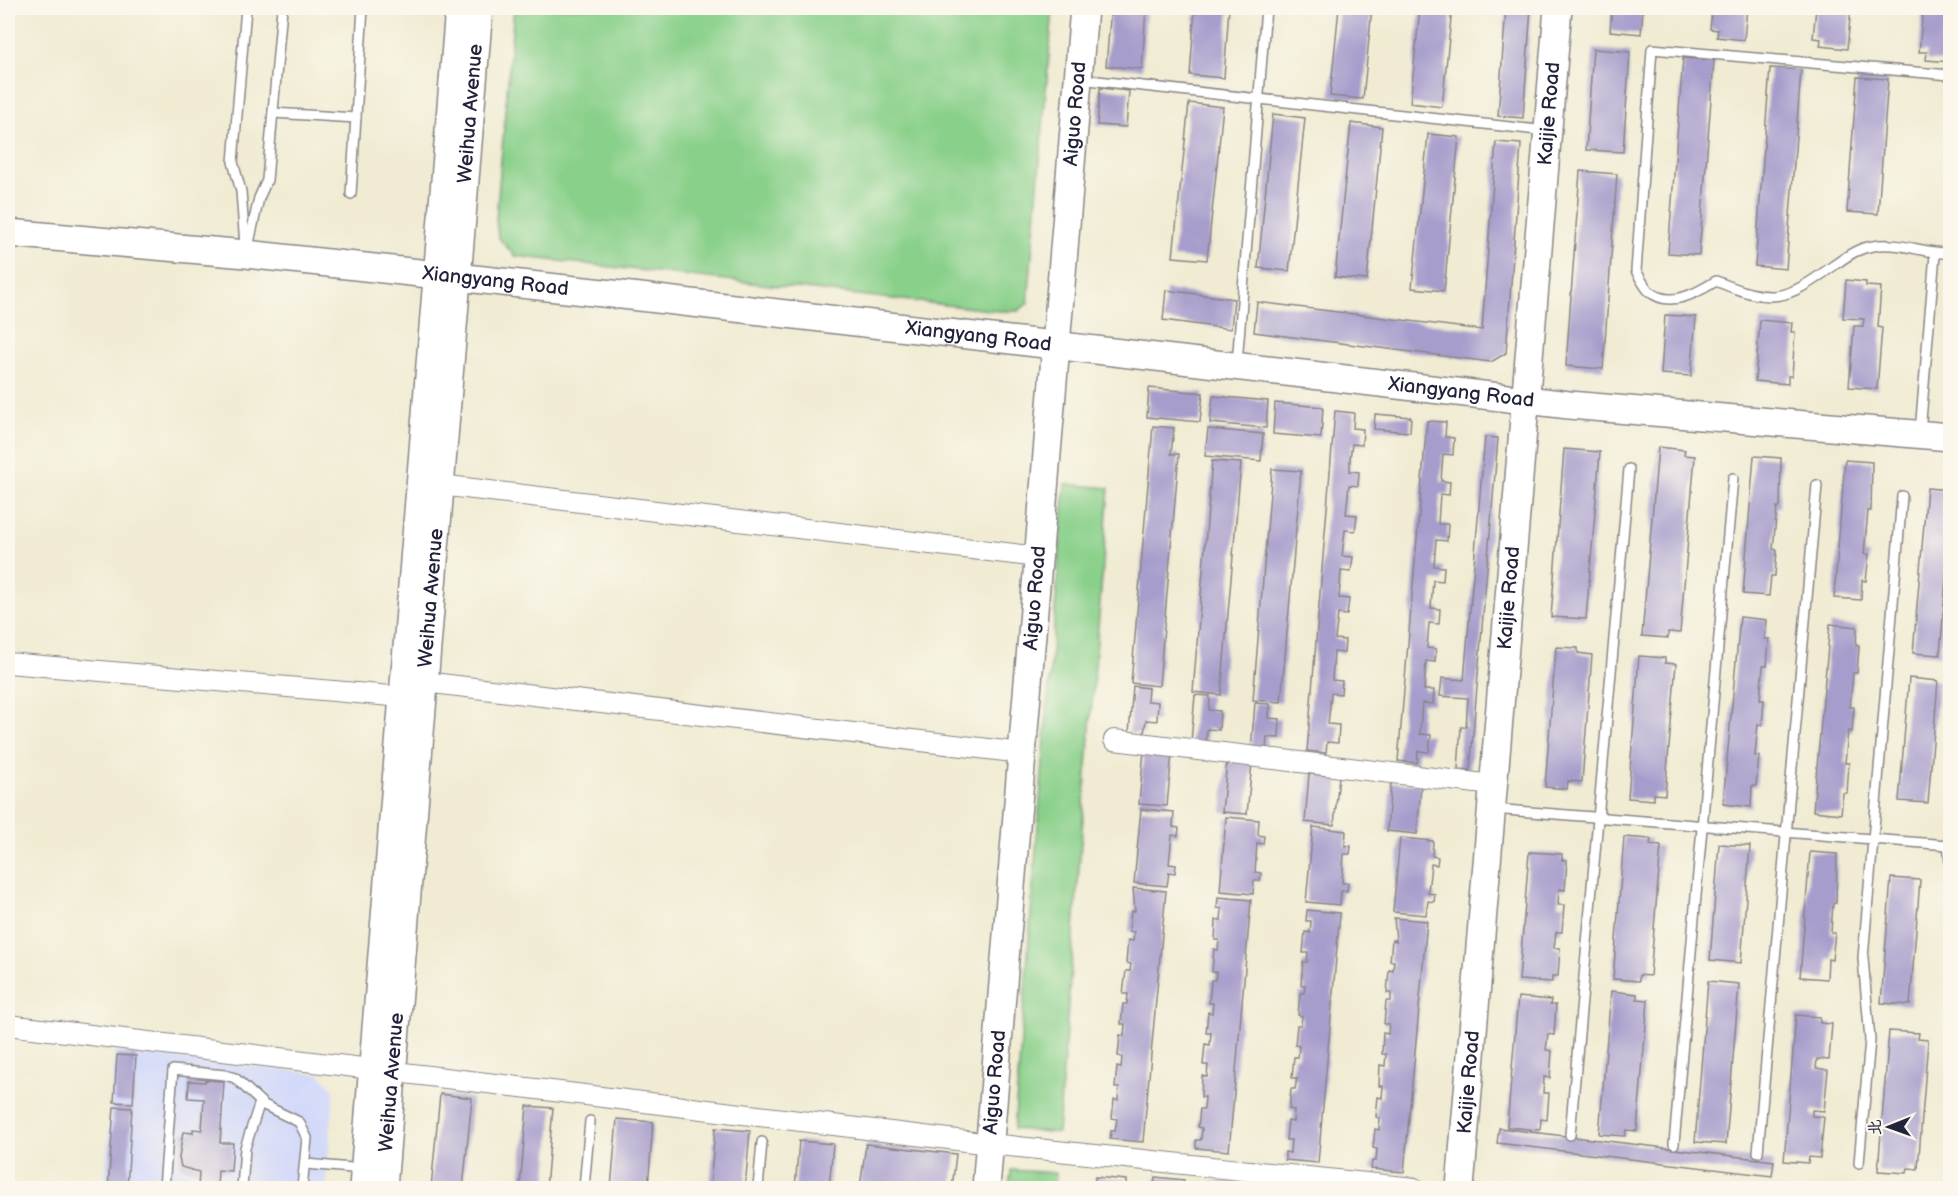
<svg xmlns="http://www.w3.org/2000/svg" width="1958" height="1196" font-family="'Balsamiq Sans','LXGW WenKai TC',sans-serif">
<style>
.built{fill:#d3d9f9}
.green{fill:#89d08a;stroke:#567962;stroke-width:1.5}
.building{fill:#a79dcc}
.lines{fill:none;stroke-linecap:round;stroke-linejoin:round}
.lane-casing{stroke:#898686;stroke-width:12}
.street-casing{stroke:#898686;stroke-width:22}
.secondary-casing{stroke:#898686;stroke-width:30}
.lane{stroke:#fff;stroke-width:9}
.street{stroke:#fff;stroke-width:20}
.secondary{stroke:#fff;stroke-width:27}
.labels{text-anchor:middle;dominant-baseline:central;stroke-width:6;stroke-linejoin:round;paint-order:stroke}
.street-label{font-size:20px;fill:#22223b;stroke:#fbf7ec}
</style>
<rect width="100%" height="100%" fill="#fbf7ec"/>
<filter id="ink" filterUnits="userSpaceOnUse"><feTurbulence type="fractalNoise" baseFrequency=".0167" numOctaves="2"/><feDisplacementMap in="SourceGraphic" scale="12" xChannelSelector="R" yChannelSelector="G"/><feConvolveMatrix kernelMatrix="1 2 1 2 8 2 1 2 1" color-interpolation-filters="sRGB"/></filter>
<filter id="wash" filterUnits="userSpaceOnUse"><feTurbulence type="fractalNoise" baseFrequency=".008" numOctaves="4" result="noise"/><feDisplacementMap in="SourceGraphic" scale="24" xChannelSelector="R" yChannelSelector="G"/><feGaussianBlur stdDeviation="1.35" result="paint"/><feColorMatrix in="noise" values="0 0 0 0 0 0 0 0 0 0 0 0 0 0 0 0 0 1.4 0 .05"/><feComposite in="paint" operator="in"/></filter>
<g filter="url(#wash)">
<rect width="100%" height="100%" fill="#f0ebd2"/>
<path class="built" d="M115,1051L320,1074L334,1090L326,1188H104Z"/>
<g class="green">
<path d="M514,8H1053L1028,303L1018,311H999L515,256L498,237L496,220Z"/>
<path d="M1065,484L1109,488L1058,1133L1014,1129Z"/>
<path d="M1011,1170L1056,1173L1055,1188H1009Z"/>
</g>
<g id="blocks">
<g class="building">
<path d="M1111,8H1146L1142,69L1106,66Z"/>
<path d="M1195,8H1229L1224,78L1190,75Z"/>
<path d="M1339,8H1372L1363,99L1330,96Z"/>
<path d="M1420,8H1452L1442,107L1410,103Z"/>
<path d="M1506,8H1531L1523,118L1498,116Z"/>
<path d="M1612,8H1643L1641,34L1610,31Z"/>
<path d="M1712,8H1747L1744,40L1717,37L1718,30L1710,29Z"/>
<path d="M1816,8H1851L1847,49L1820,46L1821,39L1813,38Z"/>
<path d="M1923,8H1950V62L1926,60L1927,52H1919Z"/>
<path d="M1593,49L1630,52L1623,152L1586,150Z"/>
<path d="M1683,58L1714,60L1699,255L1668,253Z"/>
<path d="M1770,68L1801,70L1786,269L1755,266Z"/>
<path d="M1857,77L1888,79L1878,214L1847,212Z"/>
<path d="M1100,88L1129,91L1126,127L1097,125Z"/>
<path d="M1189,103L1223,107L1207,260L1173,257Z"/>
<path d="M1273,114L1305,118L1289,271L1258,268Z"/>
<path d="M1351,123L1382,127L1367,280L1335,277Z"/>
<path d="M1428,134L1459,137L1444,291L1412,288Z"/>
<path d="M1496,142L1521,144L1506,353L1491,362L1254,332L1257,302L1482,330Z"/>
<path d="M1580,171L1617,174L1603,369L1566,366Z"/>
<path d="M1846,280L1866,282V286L1881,287L1878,327L1882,328L1877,389L1849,387L1854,326H1863L1864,319L1843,318Z"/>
<path d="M1166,290L1234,299L1231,329L1163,320Z"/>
<path d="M1665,315L1696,317L1691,376L1661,374Z"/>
<path d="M1760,320L1792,323L1791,332H1795L1792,376H1788V384L1755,381Z"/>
<path d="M1149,388L1203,393L1200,422L1147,417Z"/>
<path d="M1213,396L1268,401L1266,428L1210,423Z"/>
<path d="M1275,403L1323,407L1321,438L1273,434Z"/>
<path d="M1335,411L1354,413L1353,428L1363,429L1362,445L1352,444L1350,459V471L1359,472L1358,486L1349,485L1346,514L1357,515L1355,531L1345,530L1342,556L1353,557L1351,572L1341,571L1339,598L1349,599L1347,615L1338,614L1335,639L1345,640L1344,653L1334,652L1332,680L1342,681L1341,694L1331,693L1330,706L1328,724L1339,725L1338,743L1327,742L1326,753L1307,751Z"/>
<path d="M1375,414L1411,417L1410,432L1374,429Z"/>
<path d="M1427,421L1446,422L1445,437L1454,438L1453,455L1443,454L1441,481L1450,482L1449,495L1440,494L1438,524H1448L1447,541L1436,540L1434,566L1444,567L1443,581L1433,580L1431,608L1440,609L1439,624L1429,623L1427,648L1436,649L1435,662L1426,661L1424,690H1434L1433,704L1422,703L1421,715L1420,734L1431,735L1429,752L1418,751L1417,763L1398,761Z"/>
<path d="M1153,426L1174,428L1171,454H1179L1159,686L1131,683Z"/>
<path d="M1208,429L1263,434L1261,461L1205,456Z"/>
<path d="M1485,437L1498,438L1470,770L1458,769L1461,727H1466L1468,698L1440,696L1442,678L1464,680Z"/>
<path d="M1658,447L1685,450L1684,455L1695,456L1680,633L1668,632V638L1642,636Z"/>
<path d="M1564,449L1600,452L1586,619L1551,617Z"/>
<path d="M1754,456L1781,458L1780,507H1777L1773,549L1777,550L1775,576H1771L1769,596L1743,594Z"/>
<path d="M1845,460L1872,462L1871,511H1868L1864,554H1869L1866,581L1862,580L1861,600L1834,598Z"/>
<path d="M1212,461L1241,463L1221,695L1193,692Z"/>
<path d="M1272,469L1301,471L1281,702L1253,700Z"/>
<path d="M1927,488L1950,490V527L1940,655L1913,653Z"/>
<path d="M1740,617L1767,620L1765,639H1769L1767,666H1763L1760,700H1764L1762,725L1758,724L1755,756H1759L1756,786H1752L1751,807L1723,804Z"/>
<path d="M1830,624L1857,627L1856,646H1859L1857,673H1853L1850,707H1854L1852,732L1848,731L1845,763H1849L1847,793H1843L1841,814L1813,811Z"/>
<path d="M1556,647L1578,648V653L1592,655L1582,782L1568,781L1567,789L1545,787Z"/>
<path d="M1639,656L1665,658V663L1676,664L1665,795L1654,794V800L1628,798Z"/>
<path d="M1909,678L1938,681L1928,803L1899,801Z"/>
<path d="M1133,686L1148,688L1147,701L1158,702L1157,721L1146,720L1144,734L1129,733Z"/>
<path d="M1195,695L1210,696L1209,710L1220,711L1219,730L1207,729L1206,743L1191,742Z"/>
<path d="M1255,703L1270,704L1269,718L1280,719L1279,738L1267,737L1266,750L1251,749Z"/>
<path d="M1144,750L1172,752L1167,806L1139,804Z"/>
<path d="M1227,761L1252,763L1247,814L1222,812Z"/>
<path d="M1309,774L1339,776L1334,825L1305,822Z"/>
<path d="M1391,782L1421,785L1417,834L1387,831Z"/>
<path d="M1141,809L1174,812L1173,827L1179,828L1178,836L1172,835L1169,864L1176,865L1175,873L1169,872L1167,886L1134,883Z"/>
<path d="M1226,817L1259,820L1258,835L1264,836L1263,844L1257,843L1255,872L1261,873L1260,881H1254L1253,894L1220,891Z"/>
<path d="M1313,827L1346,831L1345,846H1351L1350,854H1344L1342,883H1348L1347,891H1341L1340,905L1306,902Z"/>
<path d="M1624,837L1651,839L1650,845L1661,846L1650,976L1639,975V981L1613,979Z"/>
<path d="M1400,838L1433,841L1432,856L1438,857L1437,865L1431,864L1428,893L1435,894L1434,902L1428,901L1426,915L1393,912Z"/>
<path d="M1719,844L1750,846L1741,963L1710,960Z"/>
<path d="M1529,852L1562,854V860H1567L1565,890L1559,889L1558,905H1564L1562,932H1556L1554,948H1560L1558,976H1552V982L1519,980Z"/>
<path d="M1810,852L1837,854L1836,903H1833L1831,933H1835L1832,960L1828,959L1827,979L1800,977Z"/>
<path d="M1891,878L1920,880L1910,1005L1881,1003Z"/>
<path d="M1133,888L1166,891L1143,1142L1110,1139L1111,1131H1115L1117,1119L1112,1118L1114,1100H1118L1119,1088H1115L1117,1067L1121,1068L1122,1057L1118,1056L1120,1035L1124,1036L1125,1024H1121L1123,1004H1127L1128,994H1123L1126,971H1130L1131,964L1126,963L1128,940L1133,941L1134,932L1129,931L1131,911H1135Z"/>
<path d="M1218,897L1251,900L1229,1151L1196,1148V1140H1201L1202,1128L1198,1127L1200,1109H1204L1205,1097H1201L1202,1076L1207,1077L1208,1065H1203L1205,1044L1210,1045L1211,1033H1206L1208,1012L1212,1013L1213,1003H1209L1211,980H1215L1216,972H1212L1214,949L1218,950L1219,940H1215L1216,920H1221L1222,909L1217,908Z"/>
<path d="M1307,910L1340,913L1318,1163L1285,1160V1152L1290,1153L1291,1140H1286L1288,1121L1293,1122L1294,1110L1289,1109L1291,1089H1295L1297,1078H1292L1294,1057H1298L1299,1046L1295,1045L1297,1025H1301L1302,1016L1298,1015L1300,993H1304L1305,985H1301L1303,962H1307L1308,953H1303L1305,932L1310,933L1311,921H1306Z"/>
<path d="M1394,918L1427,921L1404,1172L1371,1169L1372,1161H1376L1377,1149L1373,1148L1375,1129L1379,1130L1380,1118L1376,1117L1378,1097L1382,1098L1383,1086H1379L1380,1065L1385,1066L1386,1054H1382L1383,1033L1388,1034L1389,1024H1384L1386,1001H1391V993H1387L1389,970L1393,971L1394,961H1390L1392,940L1396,941Z"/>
<path d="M1708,981L1739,984L1726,1144L1695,1142Z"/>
<path d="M1611,991L1637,994V999L1648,1000L1637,1131L1626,1130L1625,1136L1599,1134Z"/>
<path d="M1518,997L1551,1000L1550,1005H1556L1554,1035L1548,1034L1546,1050L1552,1051L1550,1078L1544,1077L1543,1093H1549L1547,1120L1541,1119L1540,1130L1507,1127Z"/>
<path d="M1796,1015L1820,1017V1023L1832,1024L1829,1060L1817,1059L1816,1068L1828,1070L1824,1111L1812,1110V1116L1824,1117L1820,1158L1809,1157L1808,1163L1784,1161Z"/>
<path d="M1889,1031L1919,1033L1918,1039L1928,1040L1918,1169L1908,1168L1907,1173L1878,1171Z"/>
<path d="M117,1055L136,1056L133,1103L114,1102Z"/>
<path d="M205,1080L224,1081L220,1143H233L231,1171L218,1170L217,1188H198L199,1172L181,1167L179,1158L183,1132L193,1133V1129L202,1130L204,1099L188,1098L189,1081L205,1082Z"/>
<path d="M440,1094L472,1098L463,1188H431Z"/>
<path d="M527,1106L553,1108L546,1188H520Z"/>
<path d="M114,1107L132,1108L127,1188H108Z"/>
<path d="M617,1119L653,1122L648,1188H611Z"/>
<path d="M715,1128L750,1131L745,1188H710Z"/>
<path d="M1499,1128L1774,1161L1772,1176L1497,1143Z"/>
<path d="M799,1141L833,1144L829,1188H795Z"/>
<path d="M866,1144L956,1154L952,1188H860Z"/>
<path d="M1095,1177L1126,1180V1188H1094Z"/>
<path d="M1155,1177L1184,1180L1183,1188H1154Z"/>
<path d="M1211,1182L1240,1184L1239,1188H1211Z"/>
</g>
</g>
</g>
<g filter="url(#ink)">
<use href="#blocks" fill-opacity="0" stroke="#898686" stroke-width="1.5"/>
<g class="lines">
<g class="lane-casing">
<g id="lane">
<path d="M1950,75L1652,49L1636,271C1640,277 1644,286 1649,291C1669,309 1697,293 1716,281C1772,304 1784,302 1833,266C1846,257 1857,248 1873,246C1900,241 1924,254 1950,253"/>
<path d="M1080,79L1547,131"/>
<path d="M273,113L356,118"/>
<path d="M351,194L363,8"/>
<path d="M245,246L241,191L233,162L246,8"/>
<path d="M247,252L259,198L267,180L282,8"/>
<path d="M1237,363L1266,8"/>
<path d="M1920,432L1935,254"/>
<path d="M1493,809L1948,845"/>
<path d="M1950,836L1948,845L1950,862"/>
<path d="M1570,1135L1629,469"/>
<path d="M1674,1144L1733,478"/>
<path d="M1758,1152L1817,485"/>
<path d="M1859,1163L1870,1040L1863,958L1902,496"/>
<path d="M306,1164L363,1169"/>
<path d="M164,1188L173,1070L225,1075L235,1078L264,1105L299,1122L307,1138L302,1188"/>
<path d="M242,1188L245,1148L260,1102"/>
<path d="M584,1188L590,1121"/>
<path d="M758,1188L762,1142"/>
</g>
</g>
<g class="street-casing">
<g id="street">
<path d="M440,485L1038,557"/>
<path d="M8,663L403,697"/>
<path d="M424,682L1022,753"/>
<path d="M1114,740L1493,785"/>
<path d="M8,1025L990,1144L1414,1188"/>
</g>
</g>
<g class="secondary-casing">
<g id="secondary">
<path id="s1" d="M8,233L246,254L640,297L1569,405L1950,437"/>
<path d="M363,1188L459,8"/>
<path id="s2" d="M383,1188L479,8"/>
<path id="s3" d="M986,1188L1084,8"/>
<path id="s4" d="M1460,1188L1558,8"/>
</g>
</g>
<use href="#lane" class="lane"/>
<use href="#street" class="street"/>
<use href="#secondary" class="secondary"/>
</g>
</g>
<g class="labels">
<g class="street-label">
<text stroke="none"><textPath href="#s2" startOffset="1078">Weihua Avenue</textPath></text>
<text stroke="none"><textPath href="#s3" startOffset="1078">Aiguo Road</textPath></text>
<text stroke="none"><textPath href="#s4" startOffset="1078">Kaijie Road</textPath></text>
<text stroke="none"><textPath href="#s1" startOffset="490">Xiangyang Road</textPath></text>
<text stroke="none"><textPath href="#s1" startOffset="976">Xiangyang Road</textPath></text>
<text stroke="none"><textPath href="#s1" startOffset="1462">Xiangyang Road</textPath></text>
<text stroke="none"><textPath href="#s2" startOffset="592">Weihua Avenue</textPath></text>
<text stroke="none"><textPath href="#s3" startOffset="592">Aiguo Road</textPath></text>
<text stroke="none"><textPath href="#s4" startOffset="592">Kaijie Road</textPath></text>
<text stroke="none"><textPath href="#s2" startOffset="106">Weihua Avenue</textPath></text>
<text stroke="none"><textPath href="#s3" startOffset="106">Aiguo Road</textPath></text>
<text stroke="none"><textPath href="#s4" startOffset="106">Kaijie Road</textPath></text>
</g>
</g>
<rect width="1958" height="1196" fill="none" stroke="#fbf7ec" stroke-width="30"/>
<g transform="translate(1889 1127) rotate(269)" stroke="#fbf7ec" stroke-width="4.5" paint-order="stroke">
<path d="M0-4.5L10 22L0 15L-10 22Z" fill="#22223b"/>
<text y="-9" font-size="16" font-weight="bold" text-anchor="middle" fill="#22223b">北</text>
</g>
</svg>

■ Exercise details ■
How many lines in the records include "numOctaves"? Answer with the number alone.

■ Reply to the task ■
2